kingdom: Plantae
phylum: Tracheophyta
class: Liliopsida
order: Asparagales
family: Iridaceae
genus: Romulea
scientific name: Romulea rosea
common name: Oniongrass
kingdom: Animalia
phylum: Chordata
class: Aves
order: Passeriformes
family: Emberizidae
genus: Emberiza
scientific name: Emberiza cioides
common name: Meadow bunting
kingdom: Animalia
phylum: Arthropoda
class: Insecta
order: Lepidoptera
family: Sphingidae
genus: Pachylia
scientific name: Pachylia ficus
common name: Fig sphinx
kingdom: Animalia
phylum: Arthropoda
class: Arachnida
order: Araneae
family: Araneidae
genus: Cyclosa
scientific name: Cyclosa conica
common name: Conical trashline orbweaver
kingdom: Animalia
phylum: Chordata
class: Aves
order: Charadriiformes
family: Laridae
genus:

* * * *

Pull out every line in the entries above that contains the word "common", and copy each one in full.

common name: Oniongrass
common name: Meadow bunting
common name: Fig sphinx
common name: Conical trashline orbweaver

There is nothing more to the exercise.